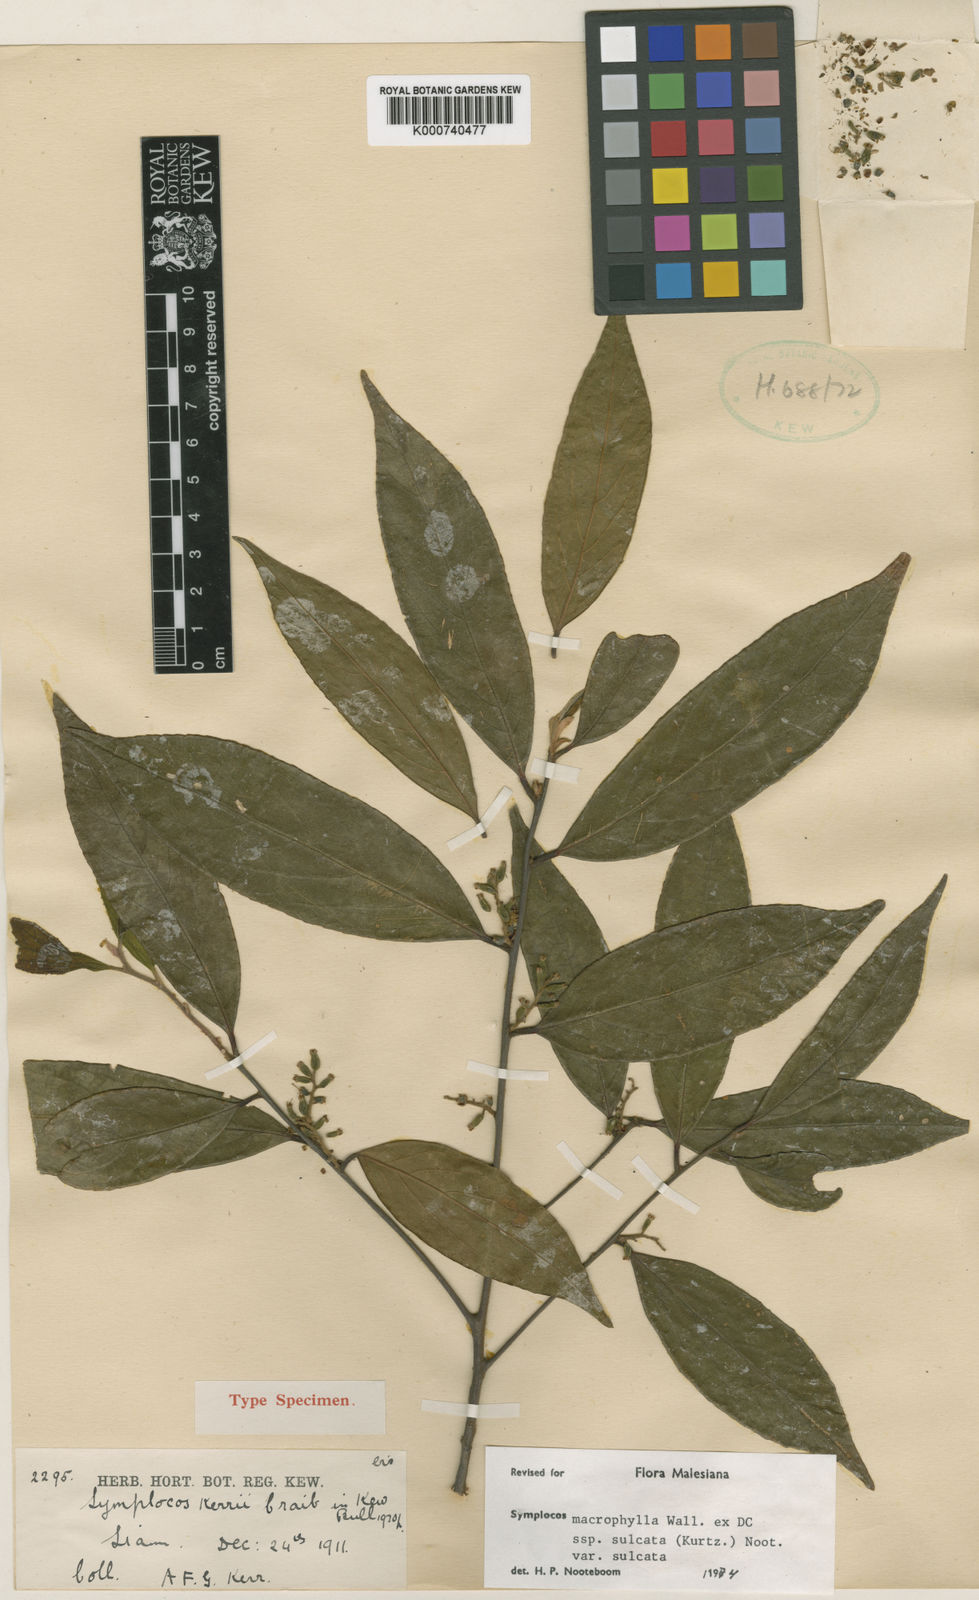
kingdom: Plantae
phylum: Tracheophyta
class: Magnoliopsida
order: Ericales
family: Symplocaceae
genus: Symplocos
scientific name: Symplocos sulcata
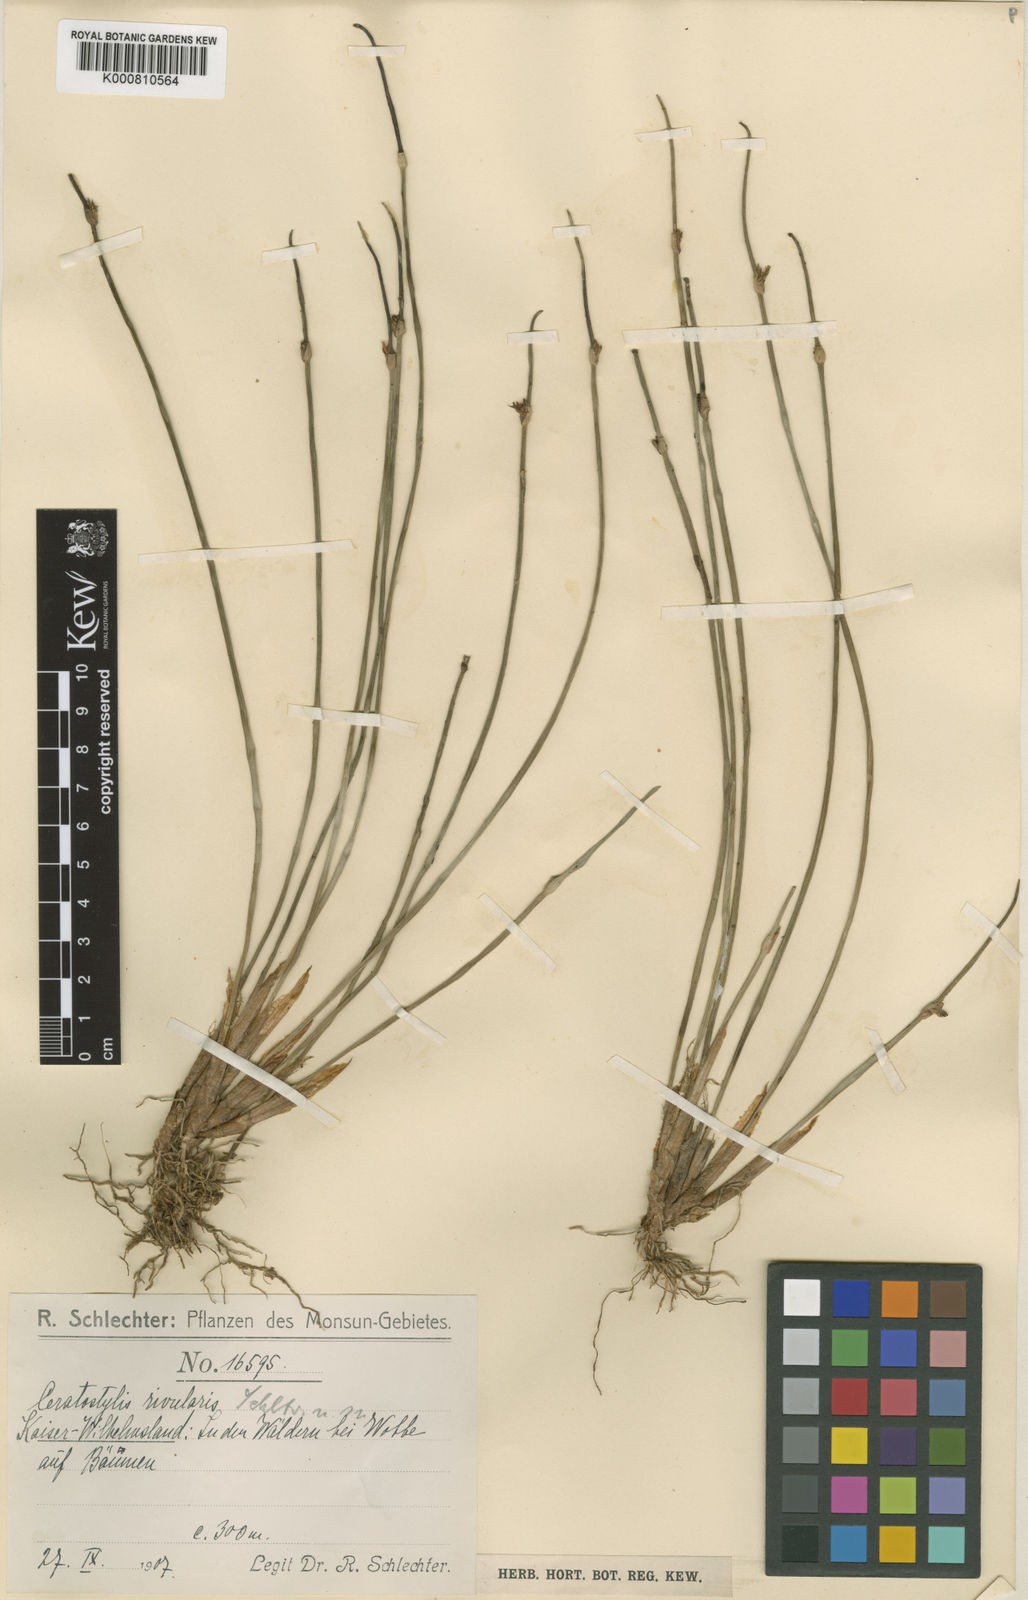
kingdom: Plantae
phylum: Tracheophyta
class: Liliopsida
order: Asparagales
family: Orchidaceae
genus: Ceratostylis
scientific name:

Stated exercise
Reproduce the text lines of all the items above word for word, leaving out the pictures.

The result
kingdom: Plantae
phylum: Tracheophyta
class: Magnoliopsida
order: Ericales
family: Symplocaceae
genus: Symplocos
scientific name: Symplocos sulcata
kingdom: Plantae
phylum: Tracheophyta
class: Liliopsida
order: Asparagales
family: Orchidaceae
genus: Ceratostylis
scientific name:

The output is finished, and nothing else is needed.